__SUPPLIED PASSAGE__:
━━━━━━

The noble Lord said: This is not as dramatic a proposal as my previous one. It is a more nuanced approach to a provision in the Bill concerning consecutive terms of imprisonment. We suggest that the Government kindly leave out Clause 20 and insert this new clause. It is simply another attempt to encourage the Government to give the courts greater discretion than they appear inclined to do. We are perfectly content to abide by the Government’s maximum of 65 weeks but, within that, the Government should give the court clear discretion to set the appropriate length of sentence. That would include the power to suspend all or part of the total period. I beg to move.

I hope to respond in as nuanced a way as the noble Lord, Lord Kingsland, moved his amendment. Our Clause 20 is intended to provide a solution to the problem that, under the current custody-plus legislation—which, I repeat, is not in force yet, before anyone else says it—a court cannot impose more than 13 weeks’ custody for consecutive offences without exceeding limitations on what must be the licence portion of custody plus. It would enable the courts to put into practice an option which theoretically is available to them when sentencing for more than one offence: the option to impose 26 rather than 13 weeks’ custody and 26 weeks on licence in order to preserve the rehabilitative benefits of custody plus.

━━━━━━

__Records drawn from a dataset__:
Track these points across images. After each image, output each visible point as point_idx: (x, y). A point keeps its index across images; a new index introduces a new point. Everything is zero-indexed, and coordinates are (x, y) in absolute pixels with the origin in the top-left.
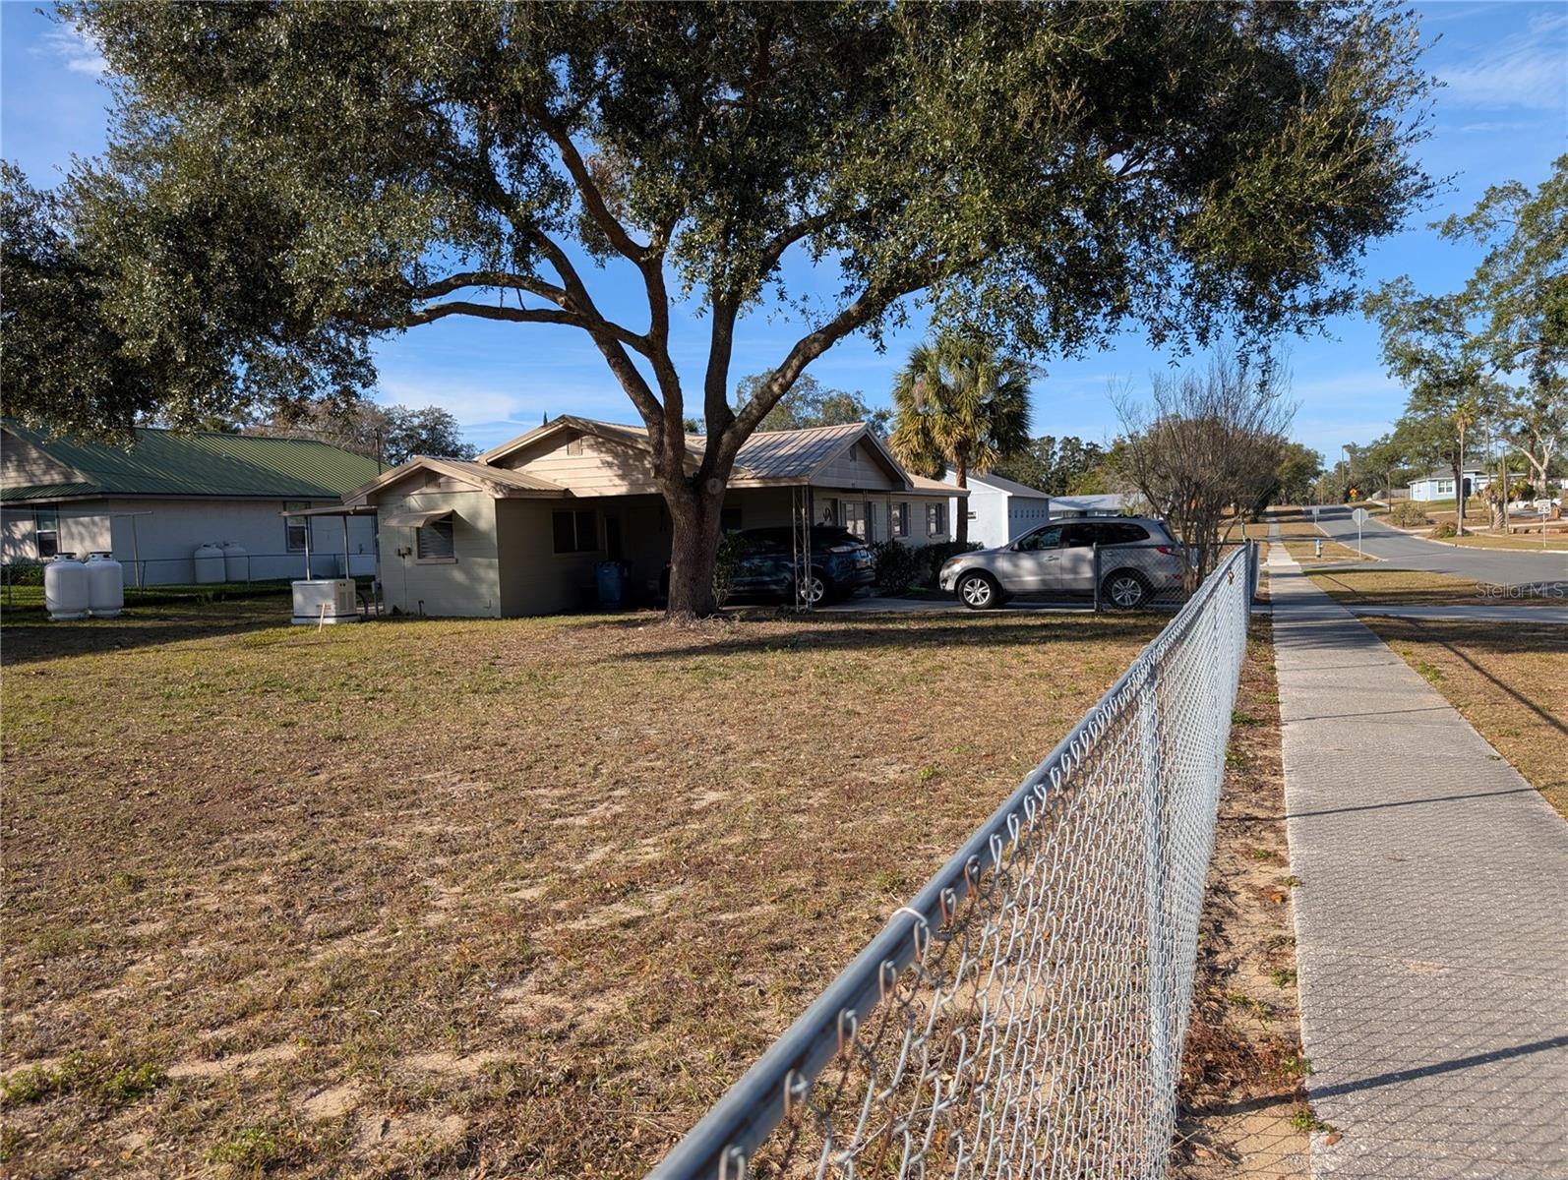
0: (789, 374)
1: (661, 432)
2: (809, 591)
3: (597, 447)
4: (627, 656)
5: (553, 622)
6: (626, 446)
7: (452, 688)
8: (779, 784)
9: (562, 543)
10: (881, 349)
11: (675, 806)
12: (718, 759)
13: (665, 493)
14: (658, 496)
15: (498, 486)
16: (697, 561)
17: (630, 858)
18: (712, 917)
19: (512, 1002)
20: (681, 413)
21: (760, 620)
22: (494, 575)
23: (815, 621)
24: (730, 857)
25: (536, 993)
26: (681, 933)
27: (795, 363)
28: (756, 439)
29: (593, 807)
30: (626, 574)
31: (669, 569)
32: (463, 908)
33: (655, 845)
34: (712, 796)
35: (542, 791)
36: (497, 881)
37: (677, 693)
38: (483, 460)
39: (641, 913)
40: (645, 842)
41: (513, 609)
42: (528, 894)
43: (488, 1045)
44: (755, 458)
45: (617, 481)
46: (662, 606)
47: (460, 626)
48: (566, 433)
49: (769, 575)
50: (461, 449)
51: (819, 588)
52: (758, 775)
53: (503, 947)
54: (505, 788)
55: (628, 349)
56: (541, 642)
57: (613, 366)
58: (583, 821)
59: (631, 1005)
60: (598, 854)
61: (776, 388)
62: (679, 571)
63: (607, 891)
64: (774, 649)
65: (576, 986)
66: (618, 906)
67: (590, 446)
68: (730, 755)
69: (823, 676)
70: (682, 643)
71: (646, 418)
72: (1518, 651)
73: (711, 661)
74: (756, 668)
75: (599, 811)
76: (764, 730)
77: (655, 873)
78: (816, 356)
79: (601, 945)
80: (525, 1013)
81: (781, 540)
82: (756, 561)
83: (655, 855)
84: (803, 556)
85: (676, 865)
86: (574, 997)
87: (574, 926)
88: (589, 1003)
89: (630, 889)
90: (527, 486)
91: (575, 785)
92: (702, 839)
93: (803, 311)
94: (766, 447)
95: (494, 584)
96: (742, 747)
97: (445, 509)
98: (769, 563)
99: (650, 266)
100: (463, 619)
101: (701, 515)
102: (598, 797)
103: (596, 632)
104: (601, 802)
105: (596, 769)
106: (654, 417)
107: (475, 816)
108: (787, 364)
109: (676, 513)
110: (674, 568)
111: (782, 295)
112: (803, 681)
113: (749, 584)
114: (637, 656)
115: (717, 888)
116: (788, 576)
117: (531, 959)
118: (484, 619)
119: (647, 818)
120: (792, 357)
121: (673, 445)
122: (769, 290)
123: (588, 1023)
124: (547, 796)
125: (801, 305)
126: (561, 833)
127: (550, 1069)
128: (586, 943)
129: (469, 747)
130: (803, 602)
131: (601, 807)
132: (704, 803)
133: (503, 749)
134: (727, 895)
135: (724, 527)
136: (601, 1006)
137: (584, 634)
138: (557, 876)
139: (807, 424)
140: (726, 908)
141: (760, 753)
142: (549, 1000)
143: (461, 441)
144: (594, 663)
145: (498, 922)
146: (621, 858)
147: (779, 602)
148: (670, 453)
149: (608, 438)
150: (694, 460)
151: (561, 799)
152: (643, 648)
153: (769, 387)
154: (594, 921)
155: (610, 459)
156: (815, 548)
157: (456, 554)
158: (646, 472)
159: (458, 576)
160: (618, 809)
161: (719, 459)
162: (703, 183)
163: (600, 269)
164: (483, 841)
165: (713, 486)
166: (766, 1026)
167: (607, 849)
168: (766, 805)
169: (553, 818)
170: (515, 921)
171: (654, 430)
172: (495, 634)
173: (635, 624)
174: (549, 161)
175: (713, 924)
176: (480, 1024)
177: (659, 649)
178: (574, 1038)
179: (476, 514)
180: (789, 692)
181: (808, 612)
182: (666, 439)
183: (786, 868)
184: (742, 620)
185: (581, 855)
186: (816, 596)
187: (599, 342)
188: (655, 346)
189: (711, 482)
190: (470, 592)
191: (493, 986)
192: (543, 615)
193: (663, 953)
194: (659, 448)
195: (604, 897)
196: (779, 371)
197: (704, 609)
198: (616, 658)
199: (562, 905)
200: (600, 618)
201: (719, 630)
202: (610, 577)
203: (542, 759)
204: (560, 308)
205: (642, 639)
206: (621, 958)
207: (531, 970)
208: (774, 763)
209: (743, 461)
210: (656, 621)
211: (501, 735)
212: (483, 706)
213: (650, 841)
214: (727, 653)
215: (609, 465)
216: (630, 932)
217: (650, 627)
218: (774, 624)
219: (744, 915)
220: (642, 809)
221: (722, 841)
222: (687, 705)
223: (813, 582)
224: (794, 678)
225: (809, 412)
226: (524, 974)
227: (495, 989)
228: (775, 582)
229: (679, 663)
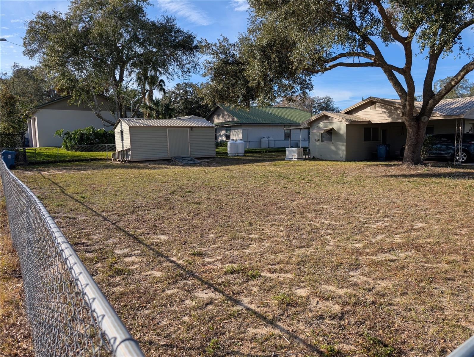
0: (459, 78)
1: (406, 101)
2: (460, 157)
3: (381, 107)
4: (388, 176)
5: (362, 163)
6: (392, 106)
7: (331, 181)
8: (448, 224)
9: (367, 138)
11: (407, 226)
12: (423, 213)
13: (405, 122)
14: (403, 123)
15: (347, 120)
16: (415, 145)
17: (391, 240)
18: (423, 264)
19: (353, 276)
20: (414, 94)
21: (440, 167)
22: (344, 148)
23: (463, 168)
24: (429, 246)
25: (361, 275)
26: (410, 266)
27: (462, 73)
28: (443, 102)
29: (377, 222)
30: (388, 149)
31: (405, 147)
32: (337, 246)
33: (400, 238)
34: (420, 225)
35: (360, 215)
36: (347, 240)
37: (407, 189)
38: (343, 112)
39: (396, 258)
40: (396, 236)
41: (350, 158)
42: (357, 246)
43: (347, 287)
44: (441, 109)
45: (387, 118)
46: (401, 160)
47: (333, 163)
48: (371, 102)
49: (443, 151)
50: (335, 109)
51: (465, 156)
52: (439, 220)
53: (350, 260)
54: (349, 213)
55: (396, 73)
56: (358, 169)
57: (390, 79)
58: (375, 226)
59: (393, 286)
60: (379, 237)
61: (453, 83)
62: (409, 148)
63: (384, 249)
64: (445, 177)
65: (374, 276)
66: (387, 255)
67: (379, 107)
68: (428, 212)
69: (466, 188)
70: (408, 173)
71: (400, 96)
73: (419, 180)
74: (438, 183)
75: (379, 224)
76: (441, 205)
77: (400, 246)
78: (472, 70)
79: (382, 265)
80: (357, 281)
81: (450, 138)
82: (439, 146)
83: (399, 241)
84: (459, 144)
85: (408, 245)
86: (373, 279)
87: (373, 258)
88: (379, 282)
89: (391, 250)
90: (356, 120)
91: (371, 215)
92: (417, 238)
93: (467, 54)
94: (446, 105)
95: (343, 151)
96: (432, 210)
97: (330, 127)
98: (444, 147)
99: (407, 43)
100: (334, 161)
101: (418, 128)
102: (379, 219)
103: (377, 168)
104: (381, 221)
105: (378, 211)
106: (403, 96)
107: (340, 220)
108: (459, 74)
109: (409, 128)
110: (407, 147)
111: (461, 48)
112: (458, 189)
113: (435, 154)
114: (391, 176)
115: (424, 255)
116: (452, 152)
117: (359, 265)
118: (340, 161)
119: (397, 228)
120: (461, 71)
121: (410, 105)
122: (456, 48)
123: (378, 288)
124: (362, 217)
125: (466, 51)
126: (367, 229)
127: (367, 299)
128: (377, 264)
129: (337, 199)
130: (457, 161)
131: (380, 223)
132: (418, 227)
133: (348, 201)
134: (427, 258)
135: (427, 133)
136: (383, 284)
137: (373, 168)
138: (366, 241)
139: (463, 96)
140: (428, 262)
141: (440, 213)
142: (365, 278)
143: (335, 106)
144: (377, 177)
145: (348, 252)
146: (388, 239)
147: (448, 161)
148: (408, 108)
149: (385, 104)
150: (417, 110)
151: (367, 218)
152: (393, 174)
153: (450, 83)
154: (379, 258)
155: (385, 110)
156: (464, 141)
157: (333, 141)
158: (398, 115)
159: (333, 148)
160: (386, 224)
161: (427, 110)
162: (432, 11)
163: (387, 47)
164: (343, 227)
165: (424, 119)
166: (444, 304)
167: (383, 236)
168: (443, 231)
169: (364, 224)
170: (353, 253)
171: (403, 100)
172: (344, 166)
173: (391, 165)
174: (374, 12)
175: (423, 266)
176: (344, 281)
177: (400, 174)
178: (374, 292)
179: (340, 129)
180: (452, 193)
181: (459, 165)
182: (407, 103)
183: (451, 253)
184: (432, 166)
185: (374, 237)
186: (463, 159)
187: (385, 72)
188: (406, 72)
189: (423, 118)
190: (336, 153)
191: (347, 270)
192: (359, 161)
193: (404, 272)
194: (404, 106)
195: (383, 251)
196: (455, 77)
197: (417, 162)
198: (384, 176)
199: (368, 251)
200: (378, 163)
201: (422, 169)
202: (382, 150)
203: (360, 206)
204: (372, 61)
205: (393, 170)
206: (389, 271)
207: (359, 268)
208: (445, 217)
209: (436, 110)
210: (399, 165)
211: (347, 197)
212: (341, 187)
213: (398, 236)
214: (426, 177)
215: (385, 112)
216: (392, 263)
217: (396, 167)
218: (444, 169)
219: (435, 266)
220: (395, 225)
221: (426, 240)
222: (410, 194)
223: (462, 154)
224: (453, 188)
225: (464, 92)
226: (357, 269)
227: (348, 272)
228: (446, 154)
229: (407, 180)
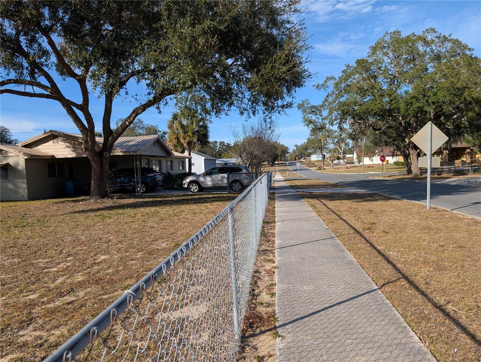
0: (132, 119)
1: (87, 136)
2: (140, 189)
3: (64, 141)
4: (75, 212)
5: (48, 201)
6: (75, 141)
7: (6, 226)
8: (126, 252)
9: (51, 174)
10: (160, 112)
11: (89, 262)
12: (106, 245)
13: (89, 157)
14: (87, 158)
15: (25, 154)
16: (101, 178)
17: (72, 280)
18: (100, 297)
19: (23, 336)
20: (94, 130)
21: (123, 198)
22: (25, 185)
23: (142, 198)
24: (108, 277)
25: (33, 331)
26: (89, 304)
27: (133, 115)
28: (121, 140)
29: (59, 264)
30: (76, 184)
31: (91, 182)
32: (5, 304)
33: (81, 275)
34: (103, 257)
35: (40, 260)
36: (20, 293)
37: (93, 224)
38: (20, 145)
39: (75, 299)
40: (77, 274)
41: (32, 197)
42: (32, 297)
43: (12, 352)
44: (121, 145)
45: (72, 153)
46: (88, 194)
47: (11, 204)
48: (53, 136)
49: (127, 184)
50: (13, 141)
51: (144, 187)
52: (120, 249)
53: (21, 317)
54: (26, 260)
55: (75, 109)
56: (43, 208)
57: (69, 114)
58: (55, 269)
59: (69, 331)
60: (60, 280)
61: (127, 123)
62: (94, 183)
63: (63, 293)
64: (128, 208)
65: (48, 327)
66: (67, 297)
67: (61, 141)
68: (110, 243)
69: (144, 216)
70: (96, 207)
71: (81, 132)
72: (335, 200)
73: (105, 213)
74: (121, 214)
75: (62, 265)
76: (123, 235)
77: (81, 285)
78: (140, 113)
79: (59, 311)
80: (28, 339)
81: (131, 172)
82: (122, 179)
83: (81, 279)
84: (138, 177)
85: (89, 281)
86: (47, 331)
87: (49, 306)
88: (53, 332)
89: (71, 291)
90: (37, 154)
91: (53, 257)
92: (99, 272)
93: (136, 99)
94: (125, 142)
95: (25, 188)
96: (114, 240)
97: (5, 162)
98: (127, 180)
99: (82, 81)
100: (13, 201)
101: (102, 164)
102: (61, 261)
103: (64, 204)
104: (62, 262)
105: (61, 251)
106: (84, 131)
107: (13, 271)
108: (131, 116)
109: (93, 163)
110: (93, 182)
111: (127, 93)
112: (137, 218)
113: (119, 187)
114: (79, 212)
115: (103, 287)
116: (133, 183)
117: (31, 320)
118: (21, 201)
119: (79, 266)
120: (132, 113)
121: (91, 141)
122: (122, 91)
123: (52, 339)
124: (42, 262)
125: (135, 97)
126: (46, 274)
127: (36, 357)
128: (53, 311)
129: (12, 247)
130: (138, 192)
131: (62, 264)
132: (100, 260)
133: (26, 247)
134: (106, 289)
135: (110, 168)
136: (57, 332)
137: (59, 205)
138: (44, 289)
139: (140, 135)
140: (105, 294)
141: (120, 242)
142: (38, 333)
143: (13, 138)
144: (63, 215)
145: (19, 308)
146: (69, 281)
147: (130, 192)
148: (90, 143)
149: (68, 138)
150: (100, 146)
151: (47, 262)
152: (81, 209)
153: (125, 123)
154: (57, 303)
155: (69, 145)
156: (142, 174)
157: (9, 178)
158: (82, 150)
159: (10, 186)
160: (68, 264)
161: (108, 146)
162: (99, 55)
163: (64, 81)
164: (16, 280)
165: (106, 155)
166: (116, 331)
167: (64, 278)
168: (122, 259)
169: (44, 269)
170: (25, 308)
171: (84, 136)
172: (25, 206)
173: (79, 201)
174: (42, 43)
175: (100, 299)
176: (9, 345)
177: (87, 209)
178: (46, 345)
179: (17, 164)
180: (132, 221)
181: (140, 195)
182: (89, 139)
183: (127, 279)
184: (117, 199)
185: (53, 281)
186: (143, 190)
187: (63, 105)
188: (84, 107)
189: (105, 153)
190: (15, 192)
191: (16, 331)
192: (44, 199)
193: (82, 311)
194: (86, 142)
195: (62, 295)
196: (128, 117)
197: (103, 195)
198: (71, 213)
199: (45, 299)
200: (66, 199)
201: (109, 202)
202: (70, 185)
203: (41, 249)
204: (49, 93)
205: (81, 206)
206: (66, 315)
207: (31, 323)
208: (125, 245)
209: (117, 146)
210: (86, 200)
211: (25, 242)
212: (19, 232)
213: (80, 274)
214: (111, 210)
215: (69, 147)
216: (70, 306)
217: (84, 202)
218: (128, 200)
219: (111, 295)
220: (77, 264)
221: (105, 272)
222: (96, 228)
223: (142, 186)
224: (134, 217)
225: (141, 131)
226: (28, 325)
227: (17, 332)
228: (129, 186)
229: (94, 214)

━━━━━━

__WHAT IS REQUIRED__: Decide whether each statement agrees with the parliamentary debate excerpt, and support each yes or no with the deciding words quoted from it: (a) The mover of the amendment accepts the Government's maximum of 65 weeks. (b) The custody-plus legislation is already in force. (c) Clause 20 would let courts impose 26 weeks' custody and 26 weeks on licence.

__RESPONSE TO THE EXERCISE__:
(a) Yes: "We are perfectly content to abide by the Government’s maximum of 65 weeks"
(b) No: "which, I repeat, is not in force yet"
(c) Yes: "the option to impose 26 rather than 13 weeks’ custody and 26 weeks on licence"